One alternative is a policy that’s set up to make available a pool of money if you need it for LTC purposes, but if not, the benefit gets paid out upon your death just like a conventional life insurance policy.  That way the coverage is there if you need it, but your family gets something back if you don’t.

 

Money you don’t need

Once you get the LTC piece covered, what if you still have money that you don’t expect to need; you know, the money that you will eventually leave to your family or favorite charity?  You may not want to put it at risk by investing it in something volatile, but maybe you don’t want it stuck in a CD either.  Is there anything you can do to keep it safe and get a better yield than what the bank pays.
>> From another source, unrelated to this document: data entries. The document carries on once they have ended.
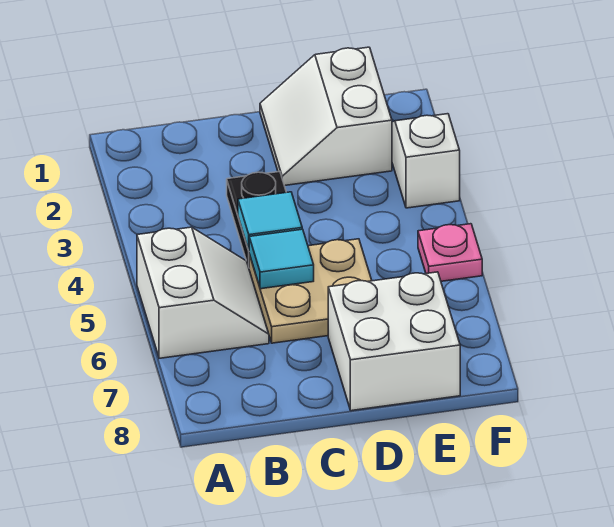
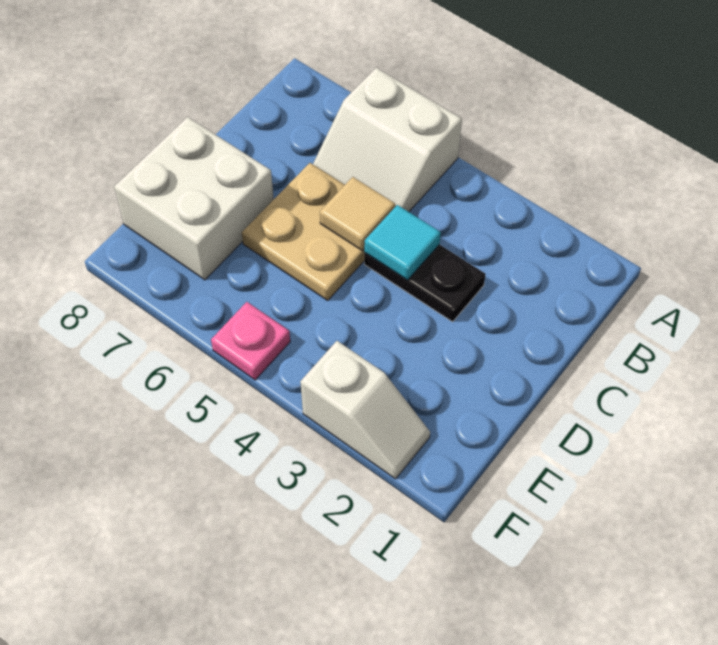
cyan 1x1 tile [249,229,314,289] -> tan 1x1 tile [320,177,395,251]
white 2x2 slope [260,47,392,186] -> none

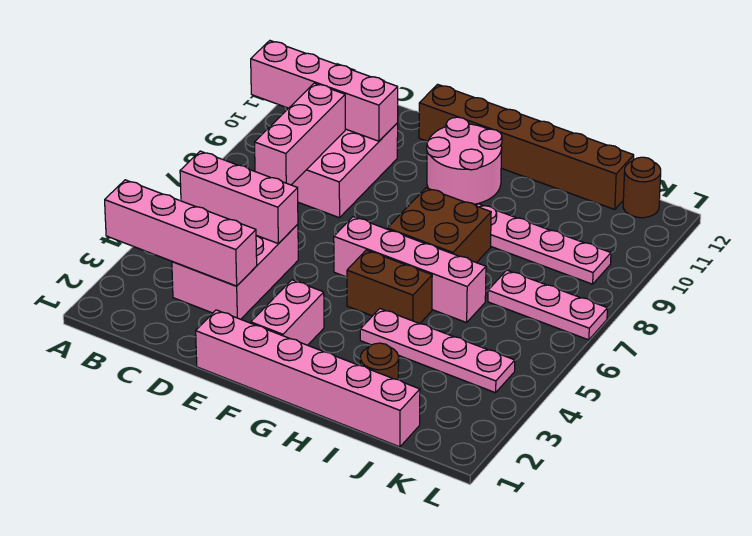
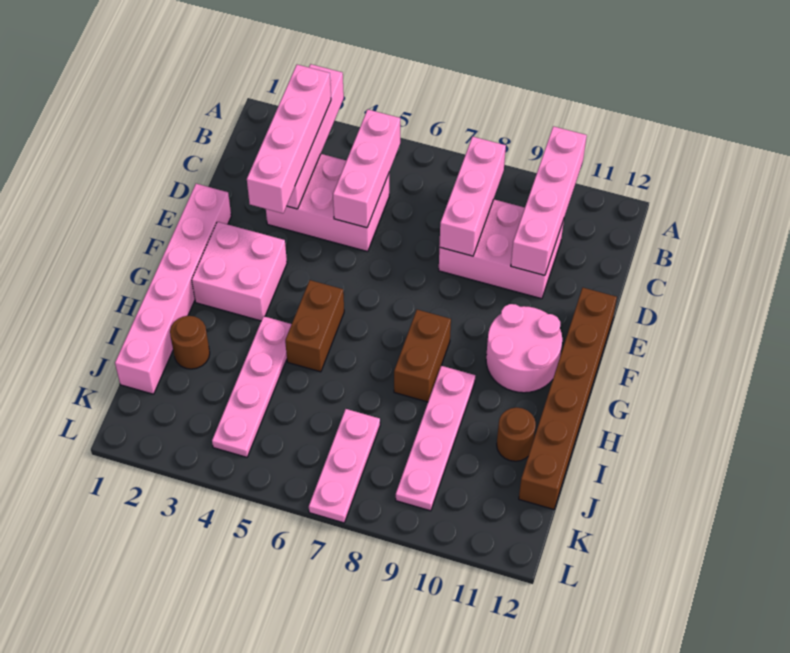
pink 1x3 brick [255,83,345,185] -> pink 1x3 brick turned to [439,137,506,256]
pink 1x2 brick [251,280,324,345] -> pink 2x2 brick [192,222,287,321]
pink 1x4 brick [334,217,486,323] -> pink 1x4 brick moved to [247,65,331,213]
brown 2x2 brick [387,188,491,263] -> brown 1x2 brick [394,310,451,402]
brown 1x1 round brick [623,157,661,218] -> brown 1x1 round brick moved to [497,407,536,461]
For this situation we sometimes see people going to an insurance company for what’s commonly known as “single-pay life.”  The set-up is pretty simple.  Instead of making lots of premium payments over many years to fund a permanent life policy, they do it in a single lump sum.  The money they put in buys some set amount of death benefit (e.g. $100K payment might buy $175K of death benefit, depending on the age and health of the person being insured).  Then when the purchaser passes away, the larger sum goes to the beneficiaries.  To provide options if circumstances change, there are usually provisions available for accessing the money paid in if it turns out you need some of it for something else along the way.

In many instances the difference between what is paid in and what gets paid out is markedly greater than what would have accumulated if the money had simply been sitting in the bank all that time.  In the example case mentioned above, it would take about 70 years to get that kind of growth in a CD, at today’s short-term rates and after accounting for taxes.

Speaking of taxes, the single-pay route has an advantage on that front too:  While the owner is alive the “accumulation” in the life policy isn’t being taxed currently (as it would be in a CD), and the death benefit is generally going to be tax free to the heirs (unless the policy is purchased through a business or some other advanced method).

 

Insurance companies have long been derided by the mutual fund industry as a bad place to save and grow money (though with the collapse of the mutual fund industry’s track record over the last decade, that’s a much tougher argument for them to win today than it once was).  But using insurance companies as a place for storing money you’ve already made is a whole other matter entirely.

If you have money you expect to need to spend, especially within the next year or so, keeping it handy at the corner bank makes a lot of sense.  But for money that’s not needed right away, but still needs to be kept safe from market volatility, more and more folks are saying “no thanks” to CDs and looking for better options elsewhere.